Claro, disfrutamos tiempos de familia y todo eso. Pero ocupan una parte mínima de nuestros intereses. La mayor parte del día estamos ocupados, trabajando, enviando y recibiendo mensajes, navegando, “megusteando”.

Tenemos una incomodidad existencial permanente, un prurito de cosas continuas. El silencio, el no hacer nada por una hora nos parece imposible.

¿Cuál es la razón de esta turbación constante? Pascal tenía una idea:
…me he encontrado con que hay una muy efectiva (razón), que consiste en la desgracia natural de nuestra condición flaca y mortal, y tan miserable que nada puede consolarnos cuando nos paramos a pensar en ella.

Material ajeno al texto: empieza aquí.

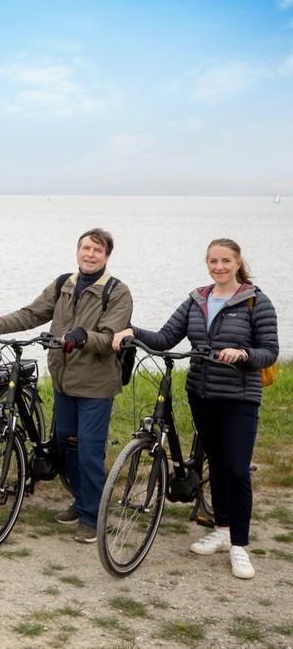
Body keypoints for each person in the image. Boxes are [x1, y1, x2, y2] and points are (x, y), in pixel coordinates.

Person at [112, 238, 278, 579]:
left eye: (225, 261)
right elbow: (165, 337)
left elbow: (269, 351)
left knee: (236, 469)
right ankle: (221, 528)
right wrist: (132, 331)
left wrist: (243, 355)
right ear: (207, 263)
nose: (219, 267)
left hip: (239, 398)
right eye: (213, 261)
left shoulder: (255, 302)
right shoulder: (196, 300)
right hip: (202, 395)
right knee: (216, 463)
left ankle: (240, 545)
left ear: (237, 263)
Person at [0, 228, 132, 544]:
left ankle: (93, 516)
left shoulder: (117, 292)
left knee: (89, 450)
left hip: (95, 386)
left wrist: (82, 336)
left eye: (97, 251)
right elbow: (33, 313)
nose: (89, 254)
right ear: (77, 251)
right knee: (66, 446)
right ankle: (82, 500)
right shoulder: (65, 284)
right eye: (85, 248)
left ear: (107, 256)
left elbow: (110, 336)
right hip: (63, 382)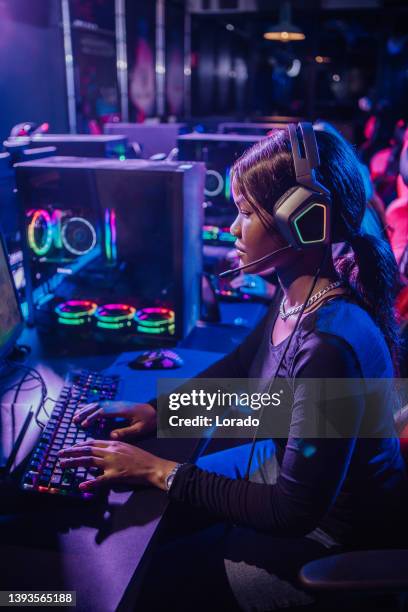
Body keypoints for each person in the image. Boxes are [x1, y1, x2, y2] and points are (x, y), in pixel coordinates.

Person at [58, 126, 407, 611]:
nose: (232, 229)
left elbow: (292, 513)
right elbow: (246, 367)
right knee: (143, 515)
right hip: (285, 473)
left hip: (331, 541)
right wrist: (159, 411)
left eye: (246, 213)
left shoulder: (330, 345)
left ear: (303, 222)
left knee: (146, 581)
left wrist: (161, 470)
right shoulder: (298, 294)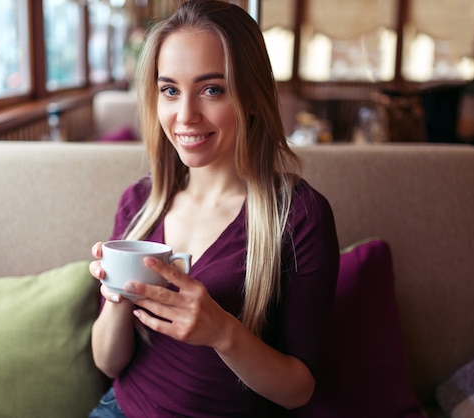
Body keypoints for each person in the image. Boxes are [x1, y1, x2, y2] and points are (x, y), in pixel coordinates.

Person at [88, 1, 339, 416]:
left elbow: (299, 390)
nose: (185, 116)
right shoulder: (140, 203)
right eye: (170, 90)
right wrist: (118, 294)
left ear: (254, 97)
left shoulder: (298, 216)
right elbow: (108, 362)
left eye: (212, 89)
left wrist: (222, 332)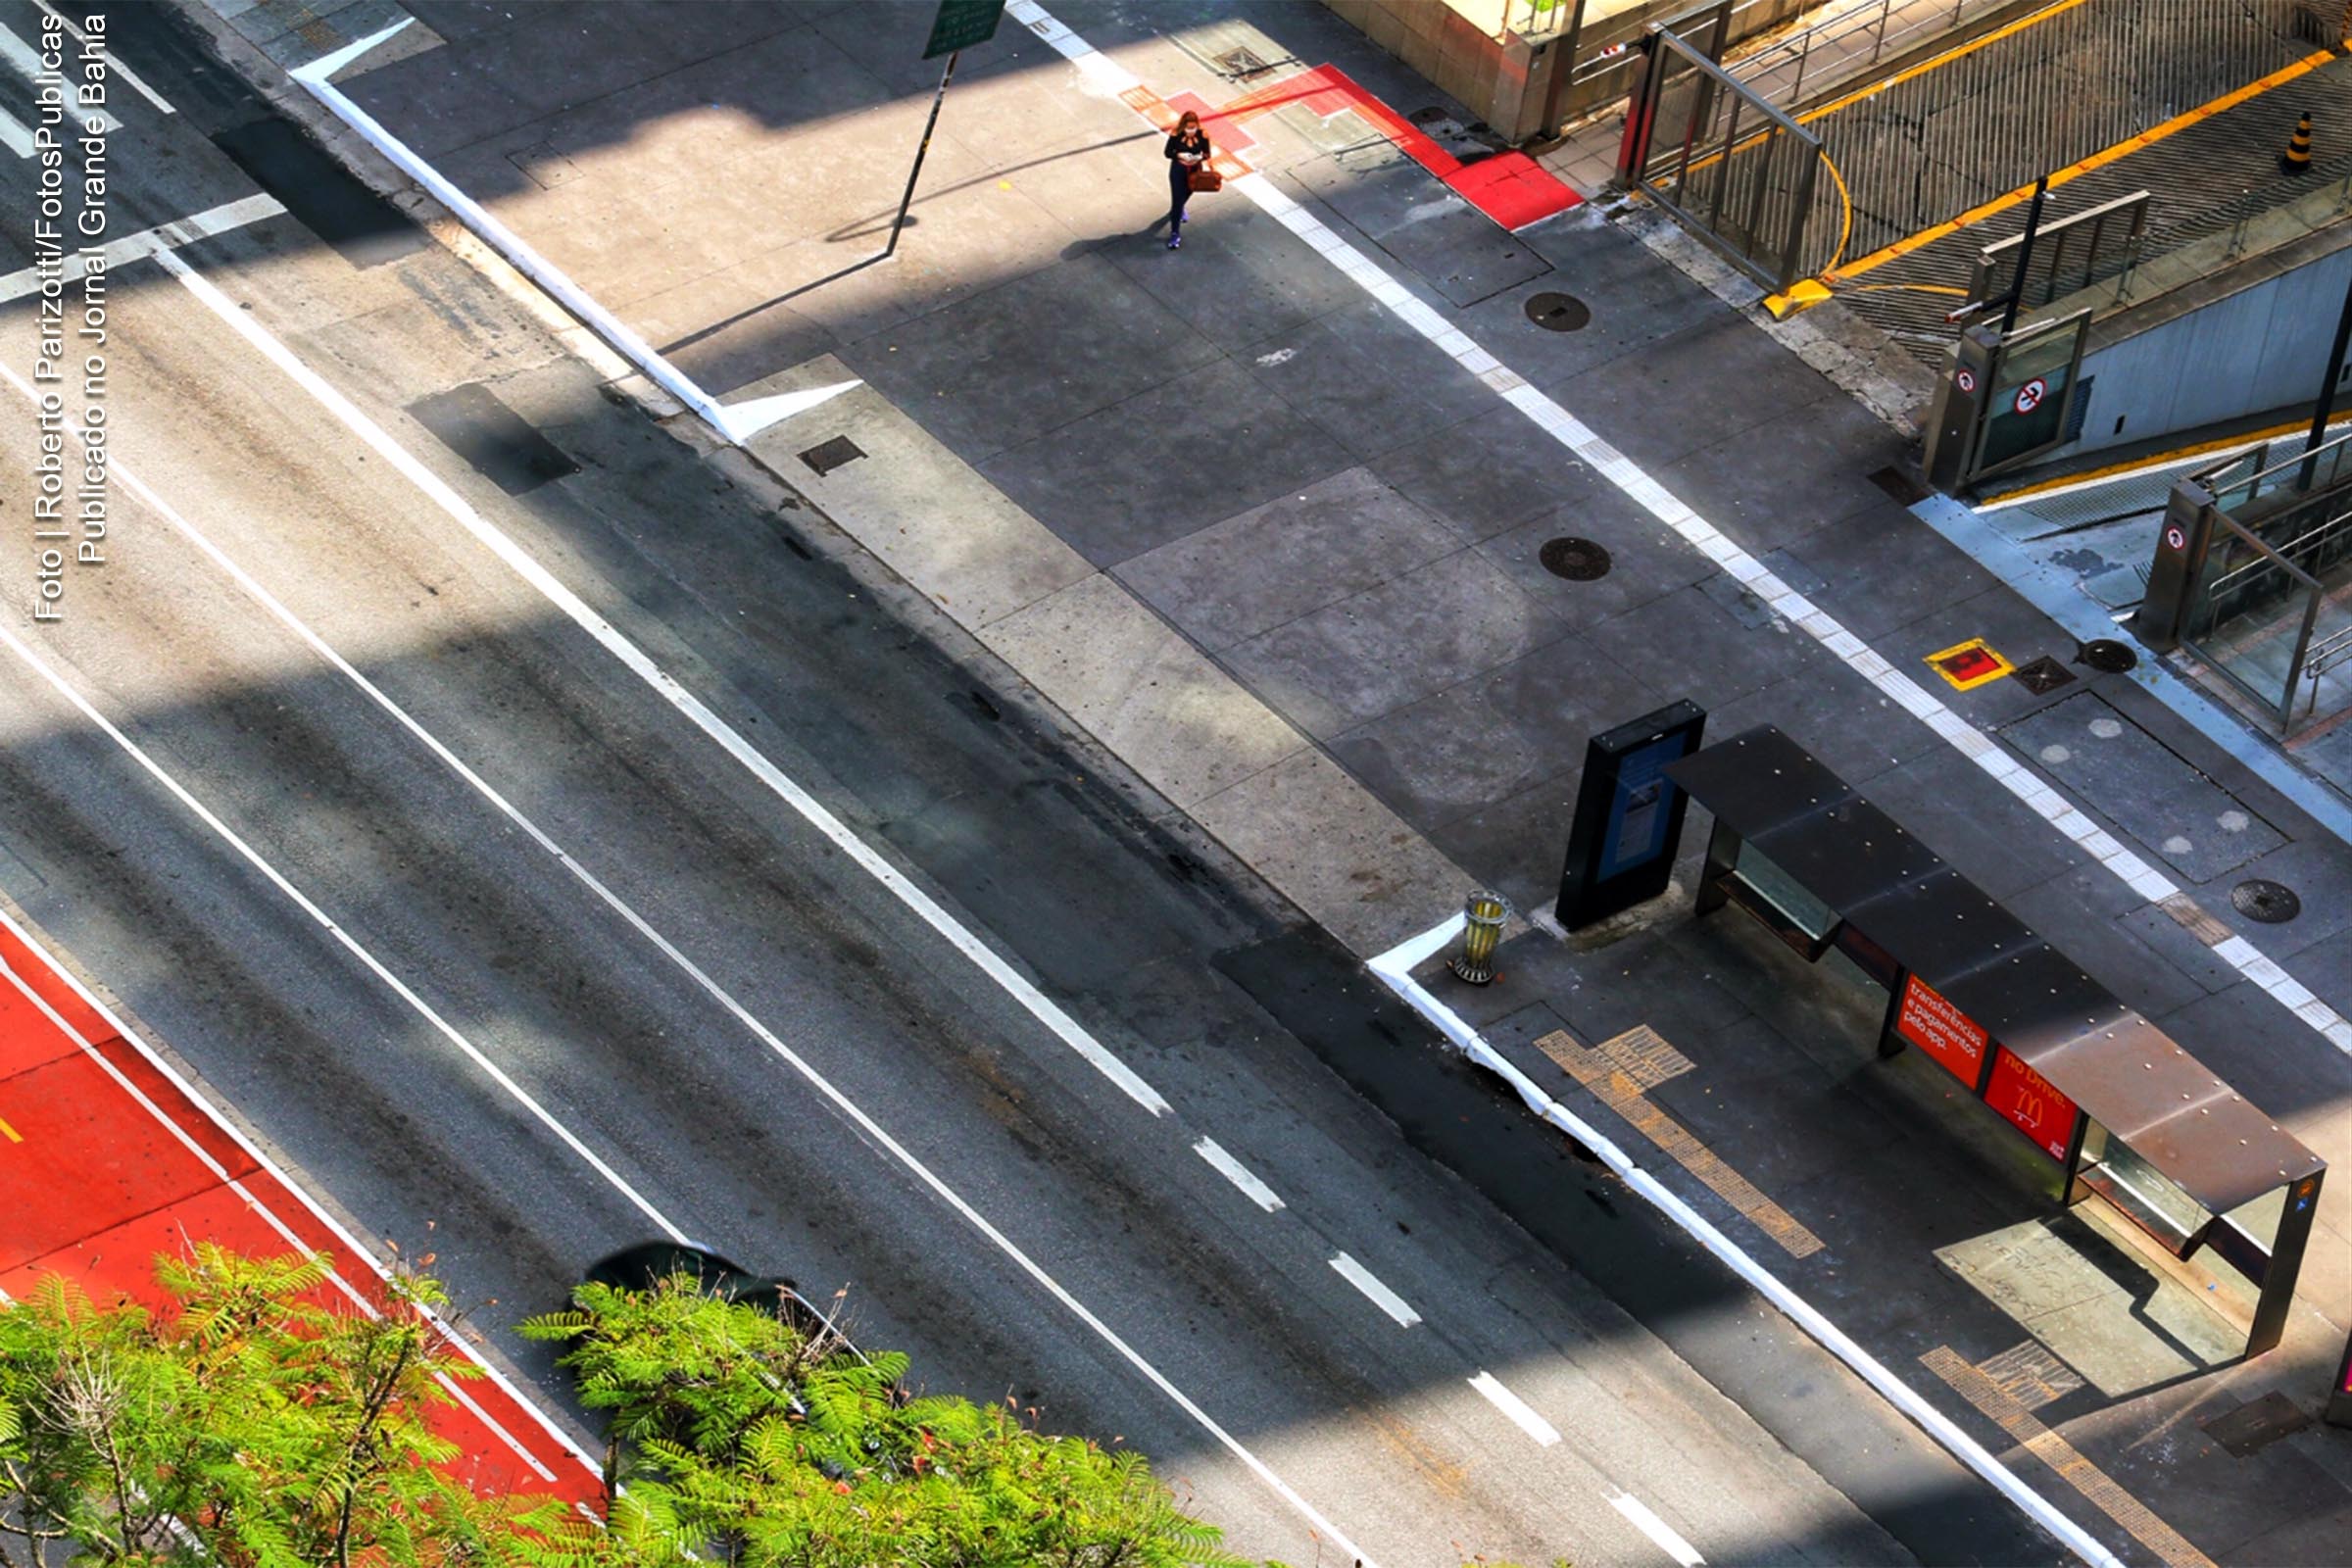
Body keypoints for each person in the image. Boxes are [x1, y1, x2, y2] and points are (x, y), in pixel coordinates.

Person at [1164, 111, 1210, 250]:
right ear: (1183, 126)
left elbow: (1207, 153)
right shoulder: (1175, 134)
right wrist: (1180, 155)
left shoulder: (1203, 134)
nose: (1191, 131)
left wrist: (1199, 158)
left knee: (1189, 192)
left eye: (1193, 128)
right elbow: (1167, 153)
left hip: (1195, 169)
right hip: (1178, 169)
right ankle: (1175, 233)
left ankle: (1178, 208)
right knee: (1177, 201)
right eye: (1188, 128)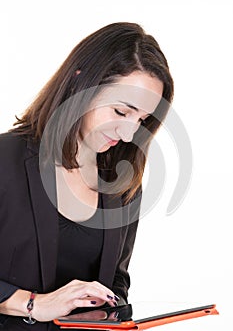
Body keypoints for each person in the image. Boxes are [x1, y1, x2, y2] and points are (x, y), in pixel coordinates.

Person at [0, 22, 174, 330]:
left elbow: (117, 280)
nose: (129, 132)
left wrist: (111, 315)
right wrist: (34, 304)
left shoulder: (124, 183)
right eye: (122, 112)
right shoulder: (4, 159)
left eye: (142, 119)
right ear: (81, 84)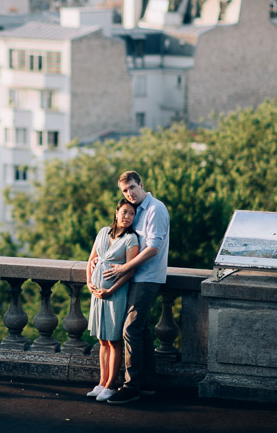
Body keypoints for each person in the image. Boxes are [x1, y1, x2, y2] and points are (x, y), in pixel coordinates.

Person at [102, 170, 170, 405]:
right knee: (142, 331)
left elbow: (153, 248)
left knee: (130, 329)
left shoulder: (155, 209)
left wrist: (123, 268)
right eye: (124, 191)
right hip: (136, 276)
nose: (129, 193)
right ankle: (148, 384)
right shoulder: (136, 211)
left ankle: (131, 387)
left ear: (141, 184)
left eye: (132, 187)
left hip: (148, 277)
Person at [85, 199, 140, 403]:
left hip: (115, 293)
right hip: (98, 293)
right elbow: (91, 259)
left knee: (114, 340)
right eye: (124, 212)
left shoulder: (131, 239)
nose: (127, 217)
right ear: (116, 212)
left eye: (132, 214)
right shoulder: (102, 232)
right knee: (102, 339)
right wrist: (89, 282)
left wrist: (111, 290)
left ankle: (110, 386)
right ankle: (101, 382)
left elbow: (130, 270)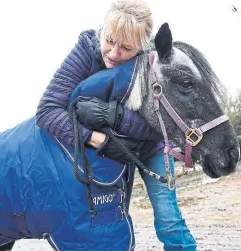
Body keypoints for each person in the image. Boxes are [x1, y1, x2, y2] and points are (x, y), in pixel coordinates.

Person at [36, 0, 197, 250]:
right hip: (106, 151)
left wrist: (115, 116)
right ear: (103, 29)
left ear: (143, 46)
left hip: (151, 148)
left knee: (169, 220)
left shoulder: (156, 61)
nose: (113, 53)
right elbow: (47, 111)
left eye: (126, 48)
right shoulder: (85, 51)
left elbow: (164, 123)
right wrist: (97, 139)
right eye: (110, 40)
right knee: (109, 218)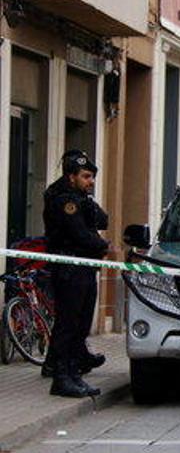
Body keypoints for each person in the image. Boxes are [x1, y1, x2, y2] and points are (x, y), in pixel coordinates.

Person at [42, 150, 110, 398]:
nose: (90, 182)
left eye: (92, 177)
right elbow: (80, 235)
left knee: (80, 325)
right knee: (68, 325)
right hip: (70, 270)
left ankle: (74, 374)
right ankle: (61, 376)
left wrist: (89, 200)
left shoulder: (81, 199)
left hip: (83, 269)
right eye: (86, 177)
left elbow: (104, 220)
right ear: (71, 177)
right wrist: (104, 246)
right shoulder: (64, 201)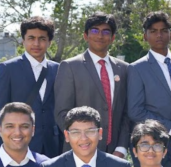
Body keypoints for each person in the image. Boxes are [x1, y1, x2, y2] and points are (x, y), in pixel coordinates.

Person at [54, 12, 131, 156]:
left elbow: (126, 113)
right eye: (95, 30)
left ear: (112, 38)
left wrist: (121, 148)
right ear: (85, 35)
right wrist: (82, 142)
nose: (100, 36)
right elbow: (62, 113)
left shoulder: (124, 68)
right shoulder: (70, 67)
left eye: (106, 31)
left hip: (114, 154)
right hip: (79, 152)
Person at [127, 11, 171, 167]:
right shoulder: (137, 68)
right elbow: (135, 110)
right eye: (153, 31)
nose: (159, 35)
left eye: (163, 30)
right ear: (145, 36)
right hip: (154, 143)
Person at [0, 16, 62, 157]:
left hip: (53, 145)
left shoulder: (59, 69)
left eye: (42, 38)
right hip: (19, 144)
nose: (36, 43)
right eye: (31, 38)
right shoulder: (8, 69)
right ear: (23, 40)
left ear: (49, 42)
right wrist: (3, 151)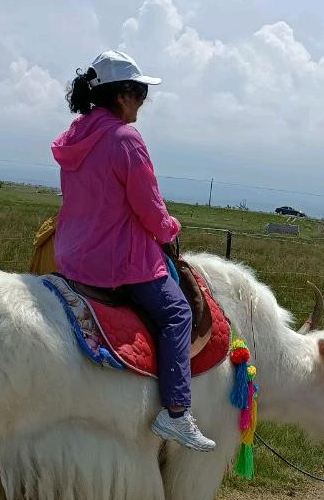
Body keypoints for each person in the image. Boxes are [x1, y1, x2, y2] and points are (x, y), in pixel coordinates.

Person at [52, 50, 216, 452]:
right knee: (177, 314)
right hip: (119, 261)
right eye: (141, 93)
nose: (143, 102)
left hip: (73, 255)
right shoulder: (125, 139)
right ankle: (176, 412)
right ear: (122, 95)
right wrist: (170, 230)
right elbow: (148, 205)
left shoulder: (76, 136)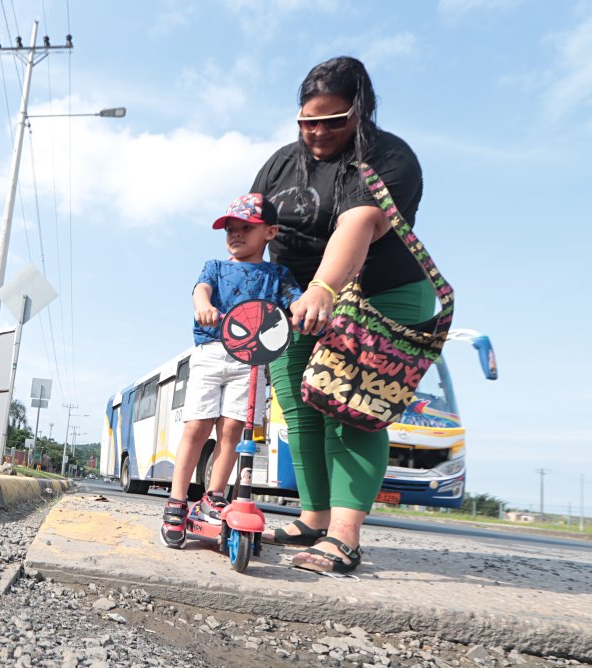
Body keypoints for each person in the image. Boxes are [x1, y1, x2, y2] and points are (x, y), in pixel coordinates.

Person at [251, 56, 436, 574]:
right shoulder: (279, 164)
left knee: (352, 407)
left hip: (381, 295)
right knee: (302, 409)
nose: (318, 132)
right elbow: (254, 227)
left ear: (360, 110)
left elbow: (356, 226)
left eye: (333, 120)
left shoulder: (387, 156)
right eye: (308, 121)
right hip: (298, 303)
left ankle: (344, 536)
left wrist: (324, 286)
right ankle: (314, 516)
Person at [160, 193, 301, 549]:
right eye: (230, 229)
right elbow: (200, 291)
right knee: (197, 426)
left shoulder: (277, 275)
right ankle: (177, 501)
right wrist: (204, 305)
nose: (236, 235)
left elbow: (295, 300)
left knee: (234, 428)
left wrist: (303, 309)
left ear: (270, 232)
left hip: (252, 360)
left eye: (246, 228)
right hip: (210, 351)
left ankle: (214, 495)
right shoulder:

El significado de la vida. Lo que realmente tiene valor y lo que no. La otra persona antes que nosotros  mismos. La generosidad. La compasión. El amor. Todo eso que le da sentido a la existencia ya se nos ha escapado, como agua entre los dedos. Se ha diluido como la sal en el agua.

Por eso no sabemos cómo estar en silencio, cómo permanecer en casa simplemente estando. Se nos ha vaciado la vida de lo realmente importante. Olvidamos la antigua admonición:

Estad quietos y conoced que yo soy Dios.